Aims/hypothesis: Adequate comparison of the relative performance of insulin sensitivity tests is not yet available. We compared the discrimination of four insulin sensitivity tests, commonly used in vivo, across a range of glucose tolerance.
Methods: Normal (n = 7), impaired glucose tolerant (n = 8) and Type II (non-insulin-dependent) diabetic subjects (n = 9) had in random order two tests from the following: frequently sampled insulin-modified intravenous glucose tolerance test (FSIVGTT-MinMod); homeostasis model assessment (HOMA) and 2-h continuous infusion of glucose with model assessment (CIGMA) with immunoreactive or specific insulin; short insulin tolerance tests (ITT). The discriminatory power of tests was assessed by the ratio of the within-subject standard deviation to the underlying between-subject standard deviation (discriminant ratio - DR). The degree to which tests measured the same variable was assessed by comparing rank correlation with the maximum expected correlation given the imprecision of the tests. The unbiased lines of equivalence taking into account the precision of tests were constructed.

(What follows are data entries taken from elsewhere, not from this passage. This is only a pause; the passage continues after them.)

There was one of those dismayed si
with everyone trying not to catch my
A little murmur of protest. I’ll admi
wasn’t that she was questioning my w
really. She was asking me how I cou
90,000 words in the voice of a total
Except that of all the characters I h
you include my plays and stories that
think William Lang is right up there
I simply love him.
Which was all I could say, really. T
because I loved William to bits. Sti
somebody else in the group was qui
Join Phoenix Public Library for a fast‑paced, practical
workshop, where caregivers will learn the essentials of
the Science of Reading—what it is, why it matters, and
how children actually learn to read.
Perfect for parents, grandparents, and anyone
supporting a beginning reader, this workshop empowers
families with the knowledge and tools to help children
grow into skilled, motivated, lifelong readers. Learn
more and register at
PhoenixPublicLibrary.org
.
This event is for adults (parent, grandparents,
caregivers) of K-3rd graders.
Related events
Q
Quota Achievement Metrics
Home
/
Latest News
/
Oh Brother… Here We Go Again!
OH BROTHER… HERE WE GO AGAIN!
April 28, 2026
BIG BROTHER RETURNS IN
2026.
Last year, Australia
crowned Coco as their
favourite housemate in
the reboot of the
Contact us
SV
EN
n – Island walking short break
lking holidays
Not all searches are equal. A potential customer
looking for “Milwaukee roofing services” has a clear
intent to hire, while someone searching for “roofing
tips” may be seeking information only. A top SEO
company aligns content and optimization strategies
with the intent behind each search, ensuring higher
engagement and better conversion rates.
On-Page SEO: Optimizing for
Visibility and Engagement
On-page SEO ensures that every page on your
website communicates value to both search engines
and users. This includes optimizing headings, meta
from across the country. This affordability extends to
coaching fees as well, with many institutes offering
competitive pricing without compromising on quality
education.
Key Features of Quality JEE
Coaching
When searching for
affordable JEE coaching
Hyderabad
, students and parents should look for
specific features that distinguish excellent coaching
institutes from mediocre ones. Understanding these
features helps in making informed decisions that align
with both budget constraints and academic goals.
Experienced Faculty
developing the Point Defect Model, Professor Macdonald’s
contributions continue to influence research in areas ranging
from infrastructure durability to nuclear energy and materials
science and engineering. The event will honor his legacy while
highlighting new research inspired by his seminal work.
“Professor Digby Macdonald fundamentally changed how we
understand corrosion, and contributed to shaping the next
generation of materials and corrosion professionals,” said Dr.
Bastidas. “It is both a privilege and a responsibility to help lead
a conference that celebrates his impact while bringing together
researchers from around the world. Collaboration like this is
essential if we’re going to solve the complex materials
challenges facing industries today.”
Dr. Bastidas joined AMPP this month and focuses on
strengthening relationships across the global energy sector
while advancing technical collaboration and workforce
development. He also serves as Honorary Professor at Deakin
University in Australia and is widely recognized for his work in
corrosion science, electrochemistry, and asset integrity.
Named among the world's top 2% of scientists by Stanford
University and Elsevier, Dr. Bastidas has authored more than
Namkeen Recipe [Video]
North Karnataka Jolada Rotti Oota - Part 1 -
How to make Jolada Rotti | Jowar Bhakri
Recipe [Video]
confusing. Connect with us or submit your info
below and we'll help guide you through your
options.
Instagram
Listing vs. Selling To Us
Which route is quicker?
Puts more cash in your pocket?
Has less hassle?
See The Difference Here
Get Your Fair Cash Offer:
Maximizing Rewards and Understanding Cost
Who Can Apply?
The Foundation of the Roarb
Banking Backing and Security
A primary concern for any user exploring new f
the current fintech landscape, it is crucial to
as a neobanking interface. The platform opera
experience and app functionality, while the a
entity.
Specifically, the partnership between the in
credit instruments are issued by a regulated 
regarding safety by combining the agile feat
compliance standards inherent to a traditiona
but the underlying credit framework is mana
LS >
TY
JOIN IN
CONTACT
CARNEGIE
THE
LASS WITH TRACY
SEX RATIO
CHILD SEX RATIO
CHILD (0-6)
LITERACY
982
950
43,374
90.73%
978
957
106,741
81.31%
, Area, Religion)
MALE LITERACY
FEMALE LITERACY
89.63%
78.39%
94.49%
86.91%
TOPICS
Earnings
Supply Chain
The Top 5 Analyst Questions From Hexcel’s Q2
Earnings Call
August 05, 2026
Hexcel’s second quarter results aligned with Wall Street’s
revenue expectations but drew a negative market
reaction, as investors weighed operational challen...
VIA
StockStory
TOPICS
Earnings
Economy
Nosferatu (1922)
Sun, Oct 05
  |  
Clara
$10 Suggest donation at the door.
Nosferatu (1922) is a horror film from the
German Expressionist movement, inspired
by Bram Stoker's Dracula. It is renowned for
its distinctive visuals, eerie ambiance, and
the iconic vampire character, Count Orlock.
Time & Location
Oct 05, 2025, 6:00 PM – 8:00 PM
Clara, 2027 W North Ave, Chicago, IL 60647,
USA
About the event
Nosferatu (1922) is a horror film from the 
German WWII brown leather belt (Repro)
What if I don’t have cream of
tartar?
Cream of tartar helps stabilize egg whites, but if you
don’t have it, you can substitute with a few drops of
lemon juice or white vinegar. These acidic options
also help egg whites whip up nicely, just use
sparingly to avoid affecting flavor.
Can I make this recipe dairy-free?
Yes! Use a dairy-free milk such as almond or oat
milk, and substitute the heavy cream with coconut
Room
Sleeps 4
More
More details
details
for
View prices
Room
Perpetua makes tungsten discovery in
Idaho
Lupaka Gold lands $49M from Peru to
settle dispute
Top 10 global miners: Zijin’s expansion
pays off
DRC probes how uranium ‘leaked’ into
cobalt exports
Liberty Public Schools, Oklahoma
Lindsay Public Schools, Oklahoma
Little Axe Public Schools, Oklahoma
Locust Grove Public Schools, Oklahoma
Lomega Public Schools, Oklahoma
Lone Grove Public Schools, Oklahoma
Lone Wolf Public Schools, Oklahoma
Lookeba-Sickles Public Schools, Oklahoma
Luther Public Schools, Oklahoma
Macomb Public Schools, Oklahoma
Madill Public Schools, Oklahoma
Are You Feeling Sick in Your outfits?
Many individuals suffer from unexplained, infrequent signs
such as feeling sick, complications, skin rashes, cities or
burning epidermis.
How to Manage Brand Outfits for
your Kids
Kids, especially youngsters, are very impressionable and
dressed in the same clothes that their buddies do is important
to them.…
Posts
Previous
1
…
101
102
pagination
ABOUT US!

Results: Reciprocal fasting plasma insulin (FPI(-1)), HOMA %S and 2-h CIGMA %S, had similar DRs with ITT being less informative. The FSIVGTT-MinMod analysis was able to assess 13 out of 24 subjects and had a performance similar to ITT. Using specific rather than immunoreactive insulin for HOMA-CIGMA did not improve the DR. Reciprocal fasting plasma insulin FPI(-1), HOMA %S, 2-h CIGMA %S and S(I) FSIVGTT intercorrelated more than 90% of the expected rank correlation given the imprecision of the tests, but ITT gave only limited correlation.
Conclusion/interpretation: The HOMA-CIGMA test with immunoreactive insulin provides similar information in distinguishing insulin sensitivity between subjects with normal glucose tolerance, those with impaired glucose tolerance and those with Type II diabetes as does FSIVGTT, whereas ITT is less informative.